*** Opening Source records ***
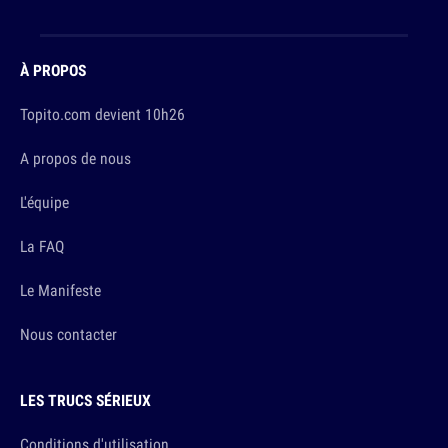
À PROPOS
Topito.com devient 10h26
A propos de nous
L'équipe
La FAQ
Le Manifeste
Nous contacter
LES TRUCS SÉRIEUX
Conditions d'utilisation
*** Closing Source records ***
◆ **Work item**
A verbatim copy of every record is required, with all pictures excluded.

◆ **Exercise output**
À PROPOS
Topito.com devient 10h26
A propos de nous
L'équipe
La FAQ
Le Manifeste
Nous contacter
LES TRUCS SÉRIEUX
Conditions d'utilisation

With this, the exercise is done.